-- DATA TO PROCESS follows --

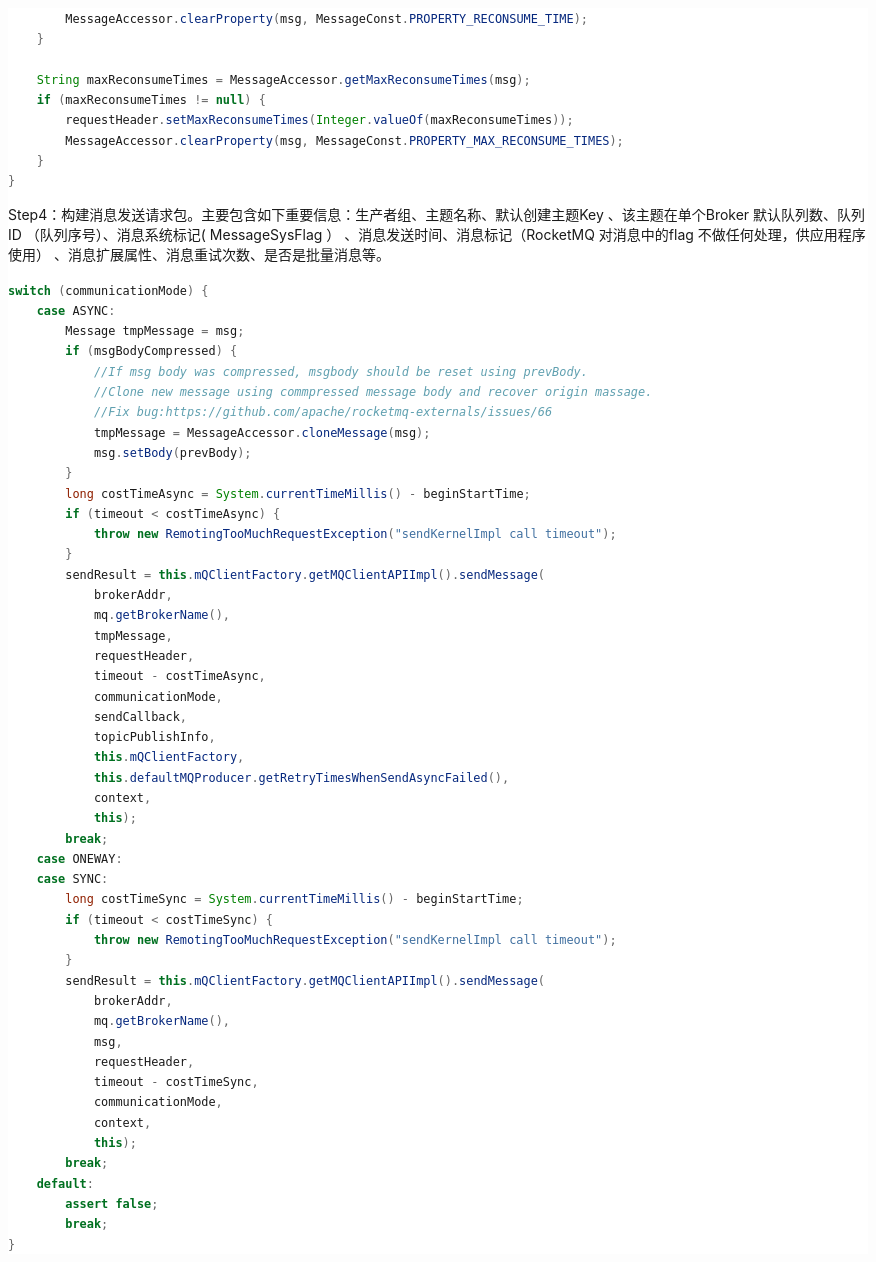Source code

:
 ```java
        MessageAccessor.clearProperty(msg, MessageConst.PROPERTY_RECONSUME_TIME);
    }

    String maxReconsumeTimes = MessageAccessor.getMaxReconsumeTimes(msg);
    if (maxReconsumeTimes != null) {
        requestHeader.setMaxReconsumeTimes(Integer.valueOf(maxReconsumeTimes));
        MessageAccessor.clearProperty(msg, MessageConst.PROPERTY_MAX_RECONSUME_TIMES);
    }
}
```

Step4：构建消息发送请求包。主要包含如下重要信息：生产者组、主题名称、默认创建主题Key 、该主题在单个Broker 默认队列数、队列ID （队列序号）、消息系统标记( MessageSysFlag ） 、消息发送时间、消息标记（RocketMQ 对消息中的flag 不做任何处理，供应用程序使用） 、消息扩展属性、消息重试次数、是否是批量消息等。

```java
switch (communicationMode) {
    case ASYNC:
        Message tmpMessage = msg;
        if (msgBodyCompressed) {
            //If msg body was compressed, msgbody should be reset using prevBody.
            //Clone new message using commpressed message body and recover origin massage.
            //Fix bug:https://github.com/apache/rocketmq-externals/issues/66
            tmpMessage = MessageAccessor.cloneMessage(msg);
            msg.setBody(prevBody);
        }
        long costTimeAsync = System.currentTimeMillis() - beginStartTime;
        if (timeout < costTimeAsync) {
            throw new RemotingTooMuchRequestException("sendKernelImpl call timeout");
        }
        sendResult = this.mQClientFactory.getMQClientAPIImpl().sendMessage(
            brokerAddr,
            mq.getBrokerName(),
            tmpMessage,
            requestHeader,
            timeout - costTimeAsync,
            communicationMode,
            sendCallback,
            topicPublishInfo,
            this.mQClientFactory,
            this.defaultMQProducer.getRetryTimesWhenSendAsyncFailed(),
            context,
            this);
        break;
    case ONEWAY:
    case SYNC:
        long costTimeSync = System.currentTimeMillis() - beginStartTime;
        if (timeout < costTimeSync) {
            throw new RemotingTooMuchRequestException("sendKernelImpl call timeout");
        }
        sendResult = this.mQClientFactory.getMQClientAPIImpl().sendMessage(
            brokerAddr,
            mq.getBrokerName(),
            msg,
            requestHeader,
            timeout - costTimeSync,
            communicationMode,
            context,
            this);
        break;
    default:
        assert false;
        break;
}

```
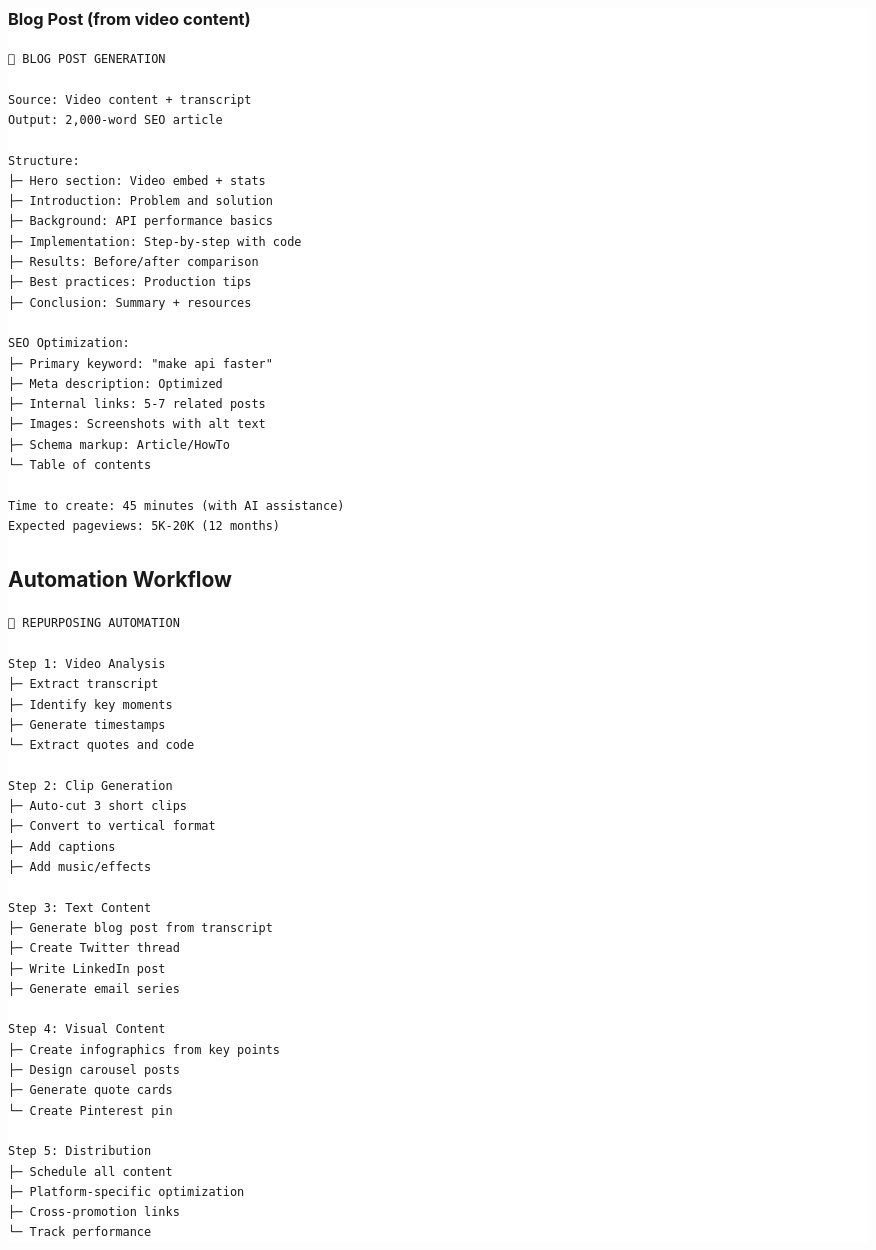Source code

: ### Blog Post (from video content)
```
📝 BLOG POST GENERATION

Source: Video content + transcript
Output: 2,000-word SEO article

Structure:
├─ Hero section: Video embed + stats
├─ Introduction: Problem and solution
├─ Background: API performance basics
├─ Implementation: Step-by-step with code
├─ Results: Before/after comparison
├─ Best practices: Production tips
├─ Conclusion: Summary + resources

SEO Optimization:
├─ Primary keyword: "make api faster"
├─ Meta description: Optimized
├─ Internal links: 5-7 related posts
├─ Images: Screenshots with alt text
├─ Schema markup: Article/HowTo
└─ Table of contents

Time to create: 45 minutes (with AI assistance)
Expected pageviews: 5K-20K (12 months)
```

## Automation Workflow

```
🤖 REPURPOSING AUTOMATION

Step 1: Video Analysis
├─ Extract transcript
├─ Identify key moments
├─ Generate timestamps
└─ Extract quotes and code

Step 2: Clip Generation
├─ Auto-cut 3 short clips
├─ Convert to vertical format
├─ Add captions
├─ Add music/effects

Step 3: Text Content
├─ Generate blog post from transcript
├─ Create Twitter thread
├─ Write LinkedIn post
├─ Generate email series

Step 4: Visual Content
├─ Create infographics from key points
├─ Design carousel posts
├─ Generate quote cards
└─ Create Pinterest pin

Step 5: Distribution
├─ Schedule all content
├─ Platform-specific optimization
├─ Cross-promotion links
└─ Track performance

```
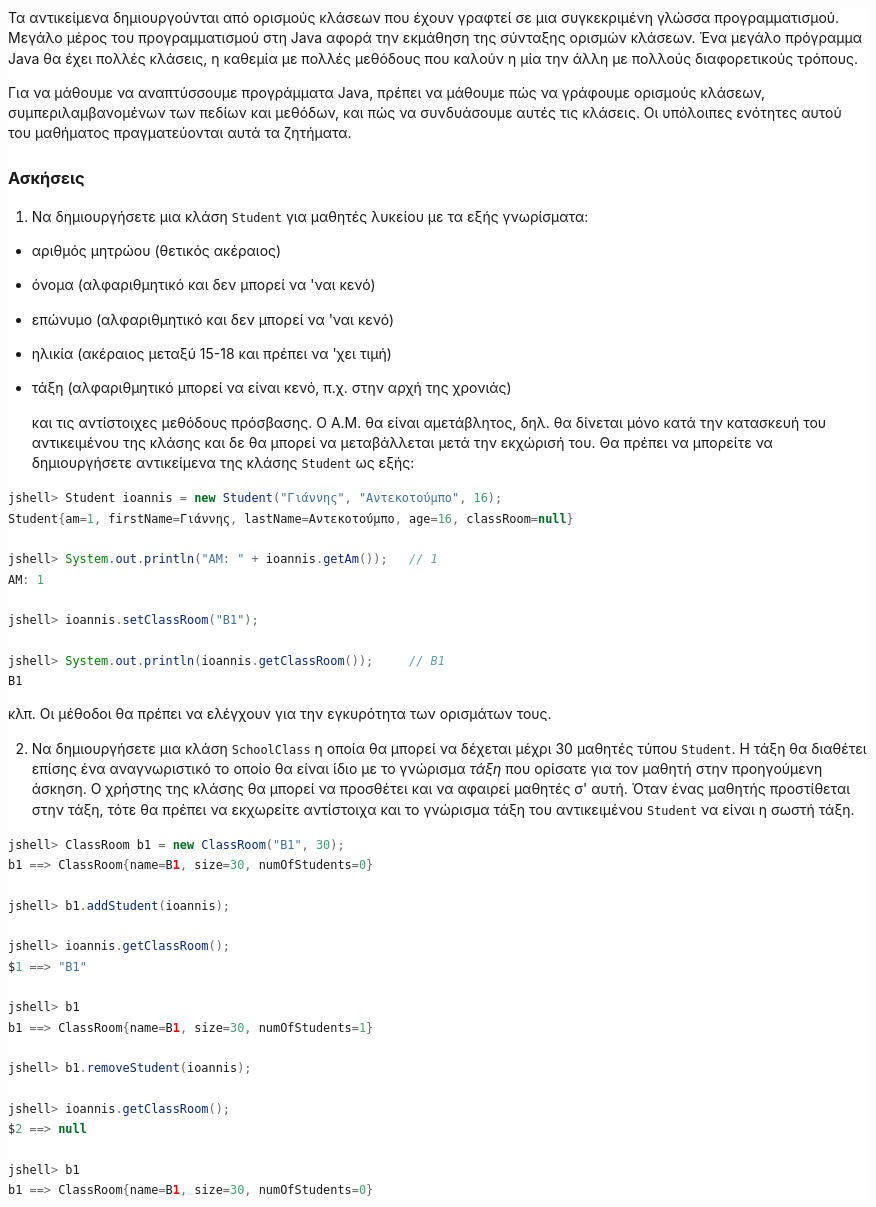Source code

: Τα αντικείμενα δημιουργούνται από ορισμούς κλάσεων που έχουν γραφτεί σε μια συγκεκριμένη γλώσσα προγραμματισμού. Μεγάλο μέρος του προγραμματισμού στη Java αφορά την εκμάθηση της σύνταξης ορισμών κλάσεων. Ένα μεγάλο πρόγραμμα Java θα έχει πολλές κλάσεις, η καθεμία με πολλές μεθόδους που καλούν η μία την άλλη με πολλούς διαφορετικούς τρόπους.

Για να μάθουμε να αναπτύσσουμε προγράμματα Java, πρέπει να μάθουμε πώς να γράφουμε ορισμούς κλάσεων, συμπεριλαμβανομένων των πεδίων και μεθόδων, και πώς να συνδυάσουμε αυτές τις κλάσεις. Οι υπόλοιπες ενότητες αυτού του μαθήματος πραγματεύονται αυτά τα ζητήματα.

### Ασκήσεις
1) Να δημιουργήσετε μια κλάση ```Student``` για μαθητές λυκείου με τα εξής γνωρίσματα:

* αριθμός μητρώου (θετικός ακέραιος)
* όνομα (αλφαριθμητικό και δεν μπορεί να 'ναι κενό)
* επώνυμο (αλφαριθμητικό και δεν μπορεί να 'ναι κενό)
* ηλικία (ακέραιος μεταξύ 15-18 και πρέπει να 'χει τιμή)
* τάξη (αλφαριθμητικό μπορεί να είναι κενό, π.χ. στην αρχή της χρονιάς)

  και τις αντίστοιχες μεθόδους πρόσβασης. Ο Α.Μ. θα είναι αμετάβλητος, δηλ. θα δίνεται μόνο κατά την κατασκευή του αντικειμένου της κλάσης και δε θα μπορεί να μεταβάλλεται μετά την εκχώρισή του. Θα πρέπει να μπορείτε να δημιουργήσετε αντικείμενα της κλάσης ```Student``` ως εξής:

```java
jshell> Student ioannis = new Student("Γιάννης", "Αντεκοτούμπο", 16);
Student{am=1, firstName=Γιάννης, lastName=Αντεκοτούμπο, age=16, classRoom=null}

jshell> System.out.println("AM: " + ioannis.getAm());   // 1
AM: 1

jshell> ioannis.setClassRoom("Β1");

jshell> System.out.println(ioannis.getClassRoom());     // Β1
B1
```
   κλπ. Οι μέθοδοι θα πρέπει να ελέγχουν για την εγκυρότητα των ορισμάτων τους.

2) Να δημιουργήσετε μια κλάση ```SchoolClass``` η οποία θα μπορεί να δέχεται μέχρι 30 μαθητές τύπου ```Student```. Η τάξη θα διαθέτει επίσης ένα αναγνωριστικό το οποίο θα είναι ίδιο με το γνώρισμα _τάξη_ που ορίσατε για τον μαθητή στην προηγούμενη άσκηση. Ο χρήστης της κλάσης θα μπορεί να προσθέτει και να αφαιρεί μαθητές σ' αυτή. Όταν ένας μαθητής προστίθεται στην τάξη, τότε θα πρέπει να εκχωρείτε αντίστοιχα και το γνώρισμα τάξη του αντικειμένου ```Student``` να είναι η σωστή τάξη.

```java
jshell> ClassRoom b1 = new ClassRoom("B1", 30);
b1 ==> ClassRoom{name=Β1, size=30, numOfStudents=0}

jshell> b1.addStudent(ioannis);

jshell> ioannis.getClassRoom(); 
$1 ==> "B1"
    
jshell> b1
b1 ==> ClassRoom{name=Β1, size=30, numOfStudents=1}

jshell> b1.removeStudent(ioannis);

jshell> ioannis.getClassRoom();
$2 ==> null
    
jshell> b1
b1 ==> ClassRoom{name=Β1, size=30, numOfStudents=0}
```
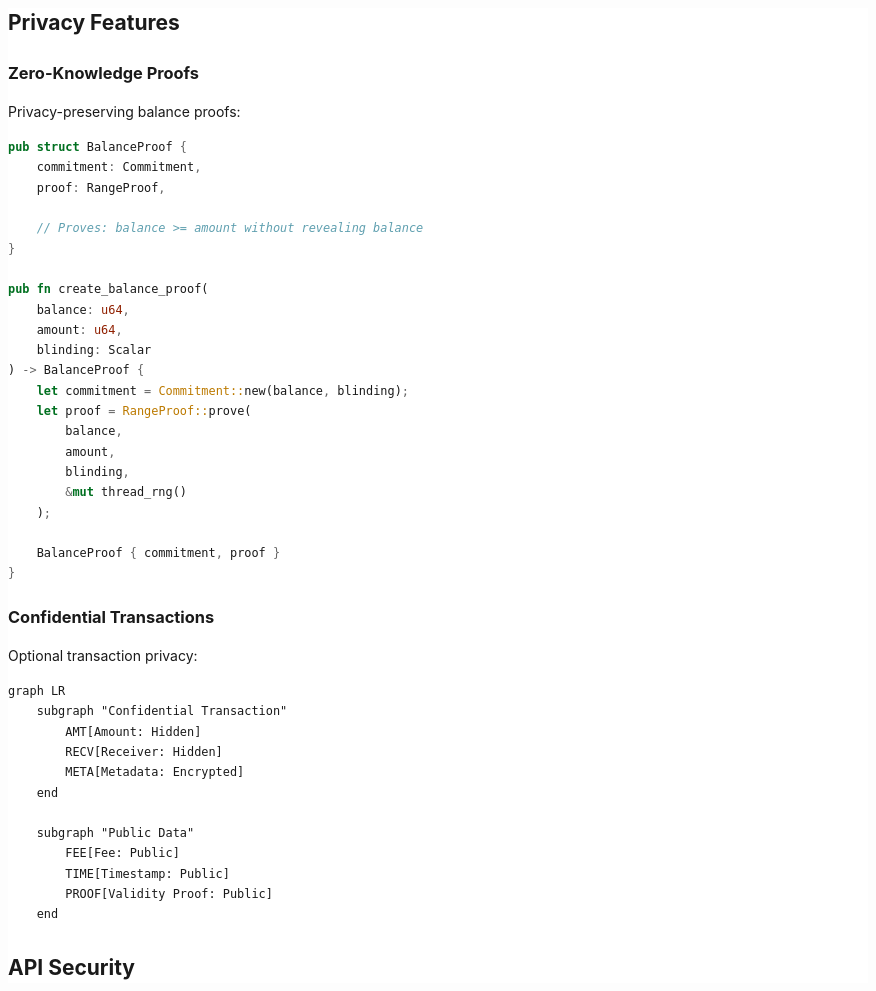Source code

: ## Privacy Features

### Zero-Knowledge Proofs

Privacy-preserving balance proofs:

```rust
pub struct BalanceProof {
    commitment: Commitment,
    proof: RangeProof,
    
    // Proves: balance >= amount without revealing balance
}

pub fn create_balance_proof(
    balance: u64,
    amount: u64,
    blinding: Scalar
) -> BalanceProof {
    let commitment = Commitment::new(balance, blinding);
    let proof = RangeProof::prove(
        balance,
        amount,
        blinding,
        &mut thread_rng()
    );
    
    BalanceProof { commitment, proof }
}
```

### Confidential Transactions

Optional transaction privacy:

```mermaid
graph LR
    subgraph "Confidential Transaction"
        AMT[Amount: Hidden]
        RECV[Receiver: Hidden]
        META[Metadata: Encrypted]
    end
    
    subgraph "Public Data"
        FEE[Fee: Public]
        TIME[Timestamp: Public]
        PROOF[Validity Proof: Public]
    end
```

## API Security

-- DATA TO PROCESS concluded --

- [EXERCISE DIRECTIONS] Bring together every line in the entries that holds the string "αλφαριθμητικό".

- [EXERCISE RESULT]
* όνομα (αλφαριθμητικό και δεν μπορεί να 'ναι κενό)
* επώνυμο (αλφαριθμητικό και δεν μπορεί να 'ναι κενό)
* τάξη (αλφαριθμητικό μπορεί να είναι κενό, π.χ. στην αρχή της χρονιάς)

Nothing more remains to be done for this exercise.